Dr. Alicia K. Morgans: I think that the balance between treatment efficacy and side effects is so critically important to the patients who are living under the care of our teams and under the influence of these treatments every day. And treatments only work if the patients are able to take them and tolerate them. And any individual is going to have a bit of a different balance between treatment efficacy and toxicity, so it’s really incumbent upon all of us as physicians and as clinical teams—including our nurses and other members of the team—to ask patients how they’re doing and make sure that we understand the impacts that the therapies are having on their quality of life, including things like fatigue or GI effects and others.
When it comes to things like cytopenias, really we have an obligation to ensure safety, and we balance the effectiveness of treatment with those safety effects on the bone marrow by monitoring and ensuring that we intervene. We reverse things that are reversible, like underlying anemias, and we make sure that we understand how to best support patients with blood transfusions or sometimes changing therapy—if the therapy is somewhat helpful in terms of efficacy but is really causing large amounts of toxicity. It’s always a trade-off. And I think that part of our job is really making sure that we are aware of when that trade-off is benefiting the patient and when it’s time to call it a day on a therapy and say, “This is no longer worth the effort.”
UroStream: In your clinical team, how do you achieve interdisciplinary collaboration among oncology, urology, and radiotherapy? Can you give an example of how this model can improve patient outcomes?
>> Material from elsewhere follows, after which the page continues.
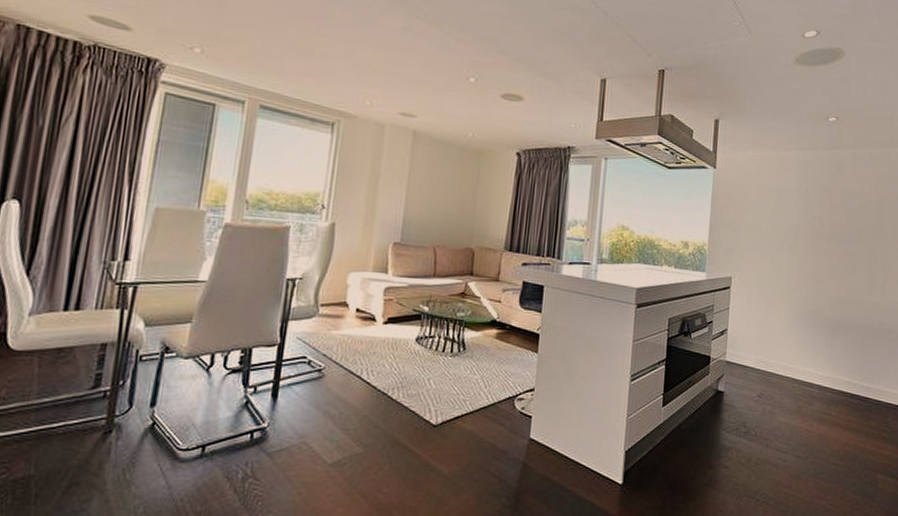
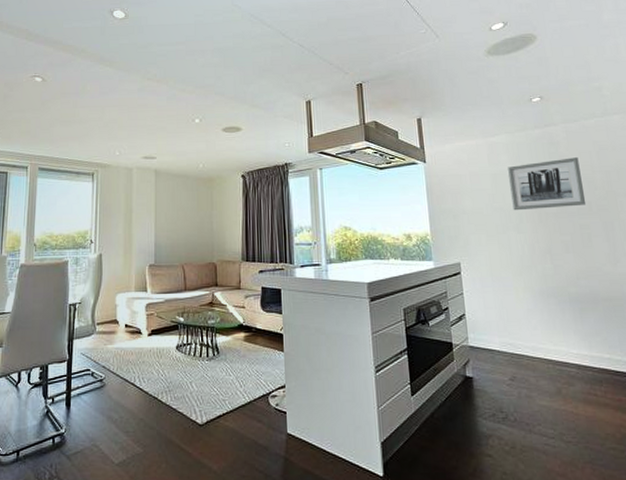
wall art: none [791,184,859,234] -> present [507,157,586,211]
Dr. Alicia K. Morgans:I think multidisciplinary care is both one of the most important things for patients, but also one of the most rewarding aspects of providing clinical care. Because when we work as teams, it’s actually really effective in teaching all of us how to be better doctors as well.
Our team is lucky in that we are co-localized—practicing in the same place as urologists, radiation oncologists, and medical oncologists—sharing the same workroom and space, so that even on the same day when we’re in clinic, we can talk to each other and discuss patient cases and care.
I think also importantly, we have each other’s cell phone numbers, and we can text each other if we don’t see each other in the hallway or if someone is out of town, so that we can always have that support when needed. And I also think that it’s great to have a team that’s very responsive, whether we’re in clinic or not, because questions may come up. A patient may have a new bone metastasis, we may need some metastasis-directed therapy or some palliative radiation that’s unexpected—and my radiation colleagues always respond, come, and help the patient very, very quickly and take things in the right direction.
Or a patient may be developing urinary symptoms, need to have an obstruction that’s relieved, or may have changed his mind and said, “I thought I wanted to do radiation, but now I want to have a prostatectomy.” And always, my urology colleagues step in and just move things forward in a seamless way.
So that collaboration and communication—mutual respect and shared space—I think is something that makes this a wonderful experience and the best way to practice for patients.